> **Task brief**:
Search the material for the string "Right", then return every line where it is found.

○ ○ ○

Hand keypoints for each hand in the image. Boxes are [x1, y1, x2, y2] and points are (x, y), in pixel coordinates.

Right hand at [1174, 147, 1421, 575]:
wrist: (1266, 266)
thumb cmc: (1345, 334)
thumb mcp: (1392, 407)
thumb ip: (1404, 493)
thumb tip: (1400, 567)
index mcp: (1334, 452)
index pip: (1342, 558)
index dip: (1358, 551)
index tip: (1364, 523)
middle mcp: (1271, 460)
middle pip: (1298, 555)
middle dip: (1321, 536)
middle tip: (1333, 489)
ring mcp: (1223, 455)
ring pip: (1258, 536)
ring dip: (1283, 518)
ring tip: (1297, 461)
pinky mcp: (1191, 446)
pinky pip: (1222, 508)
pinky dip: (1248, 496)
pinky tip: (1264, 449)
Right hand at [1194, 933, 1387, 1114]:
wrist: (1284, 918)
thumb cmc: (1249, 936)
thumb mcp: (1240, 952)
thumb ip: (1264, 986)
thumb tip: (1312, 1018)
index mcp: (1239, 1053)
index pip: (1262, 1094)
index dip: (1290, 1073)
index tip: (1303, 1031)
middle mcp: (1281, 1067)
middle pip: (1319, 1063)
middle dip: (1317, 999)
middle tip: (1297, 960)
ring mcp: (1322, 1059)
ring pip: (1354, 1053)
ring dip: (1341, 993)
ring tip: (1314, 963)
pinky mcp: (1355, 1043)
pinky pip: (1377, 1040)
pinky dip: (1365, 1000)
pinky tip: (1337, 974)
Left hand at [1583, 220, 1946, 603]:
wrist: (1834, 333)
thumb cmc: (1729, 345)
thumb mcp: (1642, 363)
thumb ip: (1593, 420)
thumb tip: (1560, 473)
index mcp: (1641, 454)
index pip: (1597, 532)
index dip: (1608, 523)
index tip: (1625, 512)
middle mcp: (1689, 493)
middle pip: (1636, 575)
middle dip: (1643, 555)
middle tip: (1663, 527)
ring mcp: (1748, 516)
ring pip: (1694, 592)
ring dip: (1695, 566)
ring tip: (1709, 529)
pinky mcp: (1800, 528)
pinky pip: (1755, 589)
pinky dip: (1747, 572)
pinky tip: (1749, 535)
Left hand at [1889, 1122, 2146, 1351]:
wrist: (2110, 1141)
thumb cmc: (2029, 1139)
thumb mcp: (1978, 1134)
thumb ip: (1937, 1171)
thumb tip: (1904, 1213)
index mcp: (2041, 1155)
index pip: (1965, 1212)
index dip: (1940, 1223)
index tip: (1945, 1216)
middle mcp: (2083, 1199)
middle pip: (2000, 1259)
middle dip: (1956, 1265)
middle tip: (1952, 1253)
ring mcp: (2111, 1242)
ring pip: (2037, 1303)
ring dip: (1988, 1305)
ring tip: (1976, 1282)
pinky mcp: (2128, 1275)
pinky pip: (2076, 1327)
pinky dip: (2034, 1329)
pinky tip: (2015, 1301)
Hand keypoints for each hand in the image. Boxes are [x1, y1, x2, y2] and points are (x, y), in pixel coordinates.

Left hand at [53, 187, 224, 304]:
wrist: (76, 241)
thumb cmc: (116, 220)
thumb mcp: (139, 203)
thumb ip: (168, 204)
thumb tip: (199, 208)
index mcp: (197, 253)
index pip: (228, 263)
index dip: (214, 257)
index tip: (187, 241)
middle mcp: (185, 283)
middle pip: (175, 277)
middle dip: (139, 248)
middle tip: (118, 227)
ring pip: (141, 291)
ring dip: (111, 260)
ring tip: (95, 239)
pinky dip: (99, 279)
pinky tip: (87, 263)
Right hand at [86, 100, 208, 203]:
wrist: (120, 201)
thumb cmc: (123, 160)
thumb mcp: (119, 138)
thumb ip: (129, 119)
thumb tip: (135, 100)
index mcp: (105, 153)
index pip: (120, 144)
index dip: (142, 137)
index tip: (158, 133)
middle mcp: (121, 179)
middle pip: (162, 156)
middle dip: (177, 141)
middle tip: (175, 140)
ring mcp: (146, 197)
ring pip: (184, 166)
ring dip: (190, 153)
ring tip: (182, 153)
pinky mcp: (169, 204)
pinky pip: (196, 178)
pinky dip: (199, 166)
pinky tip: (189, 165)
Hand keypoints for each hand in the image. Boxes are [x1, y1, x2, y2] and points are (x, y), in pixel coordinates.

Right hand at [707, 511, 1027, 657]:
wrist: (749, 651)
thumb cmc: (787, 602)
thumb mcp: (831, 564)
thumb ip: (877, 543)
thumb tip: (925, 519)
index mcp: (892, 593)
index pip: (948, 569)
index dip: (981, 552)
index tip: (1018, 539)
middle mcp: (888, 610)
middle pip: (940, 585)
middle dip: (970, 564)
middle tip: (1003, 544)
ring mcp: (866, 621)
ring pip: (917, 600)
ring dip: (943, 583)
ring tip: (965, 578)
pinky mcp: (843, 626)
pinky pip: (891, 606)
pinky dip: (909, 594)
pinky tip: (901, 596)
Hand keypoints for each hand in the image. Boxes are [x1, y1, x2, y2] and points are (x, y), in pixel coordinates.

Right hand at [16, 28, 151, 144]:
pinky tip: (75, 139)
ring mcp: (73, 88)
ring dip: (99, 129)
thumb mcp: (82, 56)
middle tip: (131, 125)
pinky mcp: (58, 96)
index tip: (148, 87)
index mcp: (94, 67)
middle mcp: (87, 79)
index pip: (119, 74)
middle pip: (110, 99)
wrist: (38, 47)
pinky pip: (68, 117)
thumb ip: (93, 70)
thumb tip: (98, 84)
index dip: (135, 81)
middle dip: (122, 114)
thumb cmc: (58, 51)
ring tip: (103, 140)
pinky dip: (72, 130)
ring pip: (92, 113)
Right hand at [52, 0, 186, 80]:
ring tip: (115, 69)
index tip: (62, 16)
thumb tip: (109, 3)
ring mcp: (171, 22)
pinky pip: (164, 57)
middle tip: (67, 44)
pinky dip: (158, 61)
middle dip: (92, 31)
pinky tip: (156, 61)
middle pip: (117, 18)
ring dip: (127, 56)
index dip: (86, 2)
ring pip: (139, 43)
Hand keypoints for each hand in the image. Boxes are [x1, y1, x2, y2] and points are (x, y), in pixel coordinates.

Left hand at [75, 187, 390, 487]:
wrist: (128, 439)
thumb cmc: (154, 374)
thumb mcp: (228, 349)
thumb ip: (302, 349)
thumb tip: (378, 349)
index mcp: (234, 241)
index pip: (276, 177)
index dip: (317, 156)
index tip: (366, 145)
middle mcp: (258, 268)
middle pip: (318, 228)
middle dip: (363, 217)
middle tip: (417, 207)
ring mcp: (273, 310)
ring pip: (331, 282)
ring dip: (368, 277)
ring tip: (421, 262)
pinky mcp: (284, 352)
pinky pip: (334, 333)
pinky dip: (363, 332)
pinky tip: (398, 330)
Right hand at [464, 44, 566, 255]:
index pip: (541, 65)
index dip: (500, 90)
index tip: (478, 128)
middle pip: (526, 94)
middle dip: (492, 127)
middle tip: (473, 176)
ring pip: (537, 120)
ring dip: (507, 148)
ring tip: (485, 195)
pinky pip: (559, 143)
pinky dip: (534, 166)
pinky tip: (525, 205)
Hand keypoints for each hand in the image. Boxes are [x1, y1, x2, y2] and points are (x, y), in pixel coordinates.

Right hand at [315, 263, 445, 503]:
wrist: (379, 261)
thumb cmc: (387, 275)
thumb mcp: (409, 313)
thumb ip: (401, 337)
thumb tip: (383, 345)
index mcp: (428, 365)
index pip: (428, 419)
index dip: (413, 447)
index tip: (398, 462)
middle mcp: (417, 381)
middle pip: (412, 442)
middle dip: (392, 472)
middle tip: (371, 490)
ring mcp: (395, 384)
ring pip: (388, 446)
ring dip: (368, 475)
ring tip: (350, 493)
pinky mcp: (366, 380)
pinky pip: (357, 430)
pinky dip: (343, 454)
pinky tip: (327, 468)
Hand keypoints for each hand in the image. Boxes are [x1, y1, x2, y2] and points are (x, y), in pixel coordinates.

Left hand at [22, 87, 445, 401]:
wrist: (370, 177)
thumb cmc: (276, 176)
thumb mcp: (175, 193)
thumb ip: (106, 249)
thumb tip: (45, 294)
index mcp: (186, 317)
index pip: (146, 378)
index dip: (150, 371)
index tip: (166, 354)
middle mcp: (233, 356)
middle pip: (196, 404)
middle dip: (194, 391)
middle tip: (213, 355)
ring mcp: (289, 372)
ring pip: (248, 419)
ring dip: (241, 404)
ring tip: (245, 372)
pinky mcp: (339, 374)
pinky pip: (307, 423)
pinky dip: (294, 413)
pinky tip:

○ ○ ○

> **Solution below**:
Right hand at [1174, 147, 1421, 575]:
Right hand at [1194, 933, 1387, 1114]:
Right hand at [86, 100, 208, 203]:
Right hand at [707, 511, 1027, 657]:
Right hand at [16, 28, 151, 144]:
Right hand at [52, 0, 186, 80]:
Right hand at [464, 44, 566, 255]:
Right hand at [315, 263, 445, 503]:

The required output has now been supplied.